*Exercise data*:
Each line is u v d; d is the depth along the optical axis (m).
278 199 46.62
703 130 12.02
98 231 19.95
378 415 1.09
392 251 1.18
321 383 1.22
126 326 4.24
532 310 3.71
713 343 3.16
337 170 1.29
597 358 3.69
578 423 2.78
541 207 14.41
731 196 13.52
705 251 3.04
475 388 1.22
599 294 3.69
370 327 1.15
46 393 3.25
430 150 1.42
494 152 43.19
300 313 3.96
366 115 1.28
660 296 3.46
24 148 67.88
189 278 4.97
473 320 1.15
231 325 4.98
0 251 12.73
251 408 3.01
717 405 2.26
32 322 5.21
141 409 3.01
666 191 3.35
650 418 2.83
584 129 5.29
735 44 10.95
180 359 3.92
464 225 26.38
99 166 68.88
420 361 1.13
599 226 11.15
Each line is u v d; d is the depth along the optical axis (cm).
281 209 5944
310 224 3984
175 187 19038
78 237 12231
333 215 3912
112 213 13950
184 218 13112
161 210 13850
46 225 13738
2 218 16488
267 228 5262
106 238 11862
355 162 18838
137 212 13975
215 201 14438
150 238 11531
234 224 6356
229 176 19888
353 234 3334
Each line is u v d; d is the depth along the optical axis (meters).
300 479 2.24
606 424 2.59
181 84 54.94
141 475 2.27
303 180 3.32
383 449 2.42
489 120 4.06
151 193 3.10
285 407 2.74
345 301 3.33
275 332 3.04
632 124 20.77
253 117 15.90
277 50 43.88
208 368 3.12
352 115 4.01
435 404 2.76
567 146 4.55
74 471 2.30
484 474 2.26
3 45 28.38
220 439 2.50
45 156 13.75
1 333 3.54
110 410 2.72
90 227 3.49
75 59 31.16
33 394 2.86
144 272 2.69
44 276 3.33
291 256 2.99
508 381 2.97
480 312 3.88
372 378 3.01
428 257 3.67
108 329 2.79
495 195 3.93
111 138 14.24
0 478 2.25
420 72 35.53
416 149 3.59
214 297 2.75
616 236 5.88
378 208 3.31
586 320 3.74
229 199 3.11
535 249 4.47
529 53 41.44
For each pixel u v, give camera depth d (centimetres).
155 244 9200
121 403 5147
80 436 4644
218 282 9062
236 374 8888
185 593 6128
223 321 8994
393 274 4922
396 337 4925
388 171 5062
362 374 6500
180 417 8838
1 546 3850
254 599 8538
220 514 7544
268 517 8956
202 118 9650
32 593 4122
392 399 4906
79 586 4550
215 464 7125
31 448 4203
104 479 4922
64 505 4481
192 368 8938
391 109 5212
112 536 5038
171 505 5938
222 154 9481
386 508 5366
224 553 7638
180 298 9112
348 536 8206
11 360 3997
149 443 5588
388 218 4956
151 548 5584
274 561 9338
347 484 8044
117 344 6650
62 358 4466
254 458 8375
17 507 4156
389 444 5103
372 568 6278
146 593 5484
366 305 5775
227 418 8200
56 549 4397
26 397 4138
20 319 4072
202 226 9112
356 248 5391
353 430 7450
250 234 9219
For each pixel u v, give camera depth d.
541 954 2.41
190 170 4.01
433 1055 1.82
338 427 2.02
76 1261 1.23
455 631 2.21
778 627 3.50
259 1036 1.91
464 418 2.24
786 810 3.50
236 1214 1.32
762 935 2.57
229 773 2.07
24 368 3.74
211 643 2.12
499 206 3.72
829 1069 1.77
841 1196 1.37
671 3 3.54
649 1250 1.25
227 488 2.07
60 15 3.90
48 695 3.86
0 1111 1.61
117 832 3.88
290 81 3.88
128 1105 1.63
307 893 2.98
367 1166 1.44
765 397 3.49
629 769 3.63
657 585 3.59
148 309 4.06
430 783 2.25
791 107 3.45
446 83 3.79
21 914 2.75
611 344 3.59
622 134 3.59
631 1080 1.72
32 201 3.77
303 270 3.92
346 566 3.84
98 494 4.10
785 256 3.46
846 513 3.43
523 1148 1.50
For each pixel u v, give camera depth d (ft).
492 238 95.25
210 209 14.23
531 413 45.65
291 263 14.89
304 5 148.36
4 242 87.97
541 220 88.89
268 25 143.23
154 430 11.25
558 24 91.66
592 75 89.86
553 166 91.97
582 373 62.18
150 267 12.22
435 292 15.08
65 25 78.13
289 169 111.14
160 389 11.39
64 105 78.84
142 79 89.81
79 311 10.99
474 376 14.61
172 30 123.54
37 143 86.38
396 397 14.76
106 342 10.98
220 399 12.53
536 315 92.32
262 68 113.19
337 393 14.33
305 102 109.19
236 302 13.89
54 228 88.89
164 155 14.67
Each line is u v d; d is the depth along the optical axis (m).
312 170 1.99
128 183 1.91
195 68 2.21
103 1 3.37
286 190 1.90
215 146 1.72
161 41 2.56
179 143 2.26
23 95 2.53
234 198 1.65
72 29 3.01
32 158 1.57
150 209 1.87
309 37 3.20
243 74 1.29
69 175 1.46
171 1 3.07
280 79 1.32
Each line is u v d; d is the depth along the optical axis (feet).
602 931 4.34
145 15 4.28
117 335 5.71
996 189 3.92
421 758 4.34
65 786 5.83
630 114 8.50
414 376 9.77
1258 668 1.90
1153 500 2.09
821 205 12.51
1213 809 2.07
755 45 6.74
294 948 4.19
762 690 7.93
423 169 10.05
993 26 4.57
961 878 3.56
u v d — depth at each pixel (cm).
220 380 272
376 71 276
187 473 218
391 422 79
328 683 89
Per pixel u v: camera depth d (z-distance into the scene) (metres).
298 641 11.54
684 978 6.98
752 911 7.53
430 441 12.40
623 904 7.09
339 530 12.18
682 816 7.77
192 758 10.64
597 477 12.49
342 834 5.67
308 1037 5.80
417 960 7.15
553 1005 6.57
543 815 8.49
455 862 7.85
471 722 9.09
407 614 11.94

*Task instructions*: Only the lines above starting with the one with "126 326 4.24" and going through the one with "420 361 1.13" are to be copied, word for word and with both ends kept.

*Finished exercise*:
126 326 4.24
532 310 3.71
713 343 3.16
337 170 1.29
597 358 3.69
578 423 2.78
541 207 14.41
731 196 13.52
705 251 3.04
475 388 1.22
599 294 3.69
370 327 1.15
46 393 3.25
430 150 1.42
494 152 43.19
300 313 3.96
366 115 1.28
660 296 3.46
24 148 67.88
189 278 4.97
473 320 1.15
231 325 4.98
0 251 12.73
251 408 3.01
717 405 2.26
32 322 5.21
141 409 3.01
666 191 3.35
650 418 2.83
584 129 5.29
735 44 10.95
180 359 3.92
464 225 26.38
99 166 68.88
420 361 1.13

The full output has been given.